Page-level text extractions
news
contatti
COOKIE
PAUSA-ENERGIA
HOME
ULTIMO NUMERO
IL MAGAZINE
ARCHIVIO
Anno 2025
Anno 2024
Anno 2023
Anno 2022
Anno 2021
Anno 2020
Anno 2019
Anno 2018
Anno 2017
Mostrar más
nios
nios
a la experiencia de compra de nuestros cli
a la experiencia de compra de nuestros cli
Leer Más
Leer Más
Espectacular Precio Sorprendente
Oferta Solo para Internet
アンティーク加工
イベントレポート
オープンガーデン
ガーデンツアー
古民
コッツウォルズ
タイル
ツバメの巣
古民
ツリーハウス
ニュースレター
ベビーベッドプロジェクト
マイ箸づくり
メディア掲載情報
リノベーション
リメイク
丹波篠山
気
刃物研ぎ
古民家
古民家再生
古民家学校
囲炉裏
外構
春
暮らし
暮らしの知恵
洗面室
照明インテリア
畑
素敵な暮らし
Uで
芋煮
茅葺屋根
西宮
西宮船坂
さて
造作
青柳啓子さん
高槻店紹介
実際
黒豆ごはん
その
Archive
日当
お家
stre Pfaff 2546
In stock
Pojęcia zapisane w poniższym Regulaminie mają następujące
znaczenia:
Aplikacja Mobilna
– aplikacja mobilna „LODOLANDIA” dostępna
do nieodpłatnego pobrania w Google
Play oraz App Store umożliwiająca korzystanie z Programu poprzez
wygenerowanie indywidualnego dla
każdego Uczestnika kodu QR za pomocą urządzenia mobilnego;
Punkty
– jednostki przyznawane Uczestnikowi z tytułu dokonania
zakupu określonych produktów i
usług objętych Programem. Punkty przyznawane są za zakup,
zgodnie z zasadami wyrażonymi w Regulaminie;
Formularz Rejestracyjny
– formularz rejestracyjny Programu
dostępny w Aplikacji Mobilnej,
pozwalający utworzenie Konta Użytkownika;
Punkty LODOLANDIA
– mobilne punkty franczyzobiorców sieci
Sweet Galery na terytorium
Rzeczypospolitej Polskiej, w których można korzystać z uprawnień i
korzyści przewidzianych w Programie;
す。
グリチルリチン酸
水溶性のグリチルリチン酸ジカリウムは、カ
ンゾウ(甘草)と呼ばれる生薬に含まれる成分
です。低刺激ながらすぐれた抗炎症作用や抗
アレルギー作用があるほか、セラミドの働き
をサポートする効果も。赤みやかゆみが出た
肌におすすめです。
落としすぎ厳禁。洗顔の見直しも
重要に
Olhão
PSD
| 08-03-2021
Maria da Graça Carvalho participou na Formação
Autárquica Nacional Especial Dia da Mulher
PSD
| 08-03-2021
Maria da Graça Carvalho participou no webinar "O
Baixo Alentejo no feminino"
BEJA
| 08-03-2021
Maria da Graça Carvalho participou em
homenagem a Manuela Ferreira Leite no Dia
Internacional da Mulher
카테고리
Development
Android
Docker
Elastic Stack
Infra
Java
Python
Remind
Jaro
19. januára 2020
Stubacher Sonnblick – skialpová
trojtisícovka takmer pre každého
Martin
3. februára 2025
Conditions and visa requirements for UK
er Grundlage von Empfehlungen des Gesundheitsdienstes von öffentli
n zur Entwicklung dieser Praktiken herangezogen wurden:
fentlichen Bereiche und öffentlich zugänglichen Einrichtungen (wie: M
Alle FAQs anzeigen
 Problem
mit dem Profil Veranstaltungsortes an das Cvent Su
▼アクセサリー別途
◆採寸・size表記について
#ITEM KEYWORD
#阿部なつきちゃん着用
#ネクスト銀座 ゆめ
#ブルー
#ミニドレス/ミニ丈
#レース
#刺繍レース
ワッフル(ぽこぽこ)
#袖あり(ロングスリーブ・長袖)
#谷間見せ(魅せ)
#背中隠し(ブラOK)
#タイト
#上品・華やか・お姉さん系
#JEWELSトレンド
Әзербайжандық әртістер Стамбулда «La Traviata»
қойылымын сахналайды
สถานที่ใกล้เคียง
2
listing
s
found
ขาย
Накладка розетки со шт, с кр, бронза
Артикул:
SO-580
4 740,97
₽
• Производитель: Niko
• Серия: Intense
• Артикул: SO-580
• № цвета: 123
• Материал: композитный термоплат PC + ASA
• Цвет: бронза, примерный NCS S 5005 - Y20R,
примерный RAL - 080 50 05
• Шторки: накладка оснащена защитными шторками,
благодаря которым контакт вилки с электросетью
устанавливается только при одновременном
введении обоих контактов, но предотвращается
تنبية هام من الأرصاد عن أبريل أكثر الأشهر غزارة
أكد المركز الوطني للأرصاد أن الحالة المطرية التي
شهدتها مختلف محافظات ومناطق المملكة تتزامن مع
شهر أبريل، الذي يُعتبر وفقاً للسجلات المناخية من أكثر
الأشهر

TASK DIRECTIONS → Among the lines of the data above, count those containing the word "LODOLANDIA" and report the total alone.

TASK OUTPUT → 2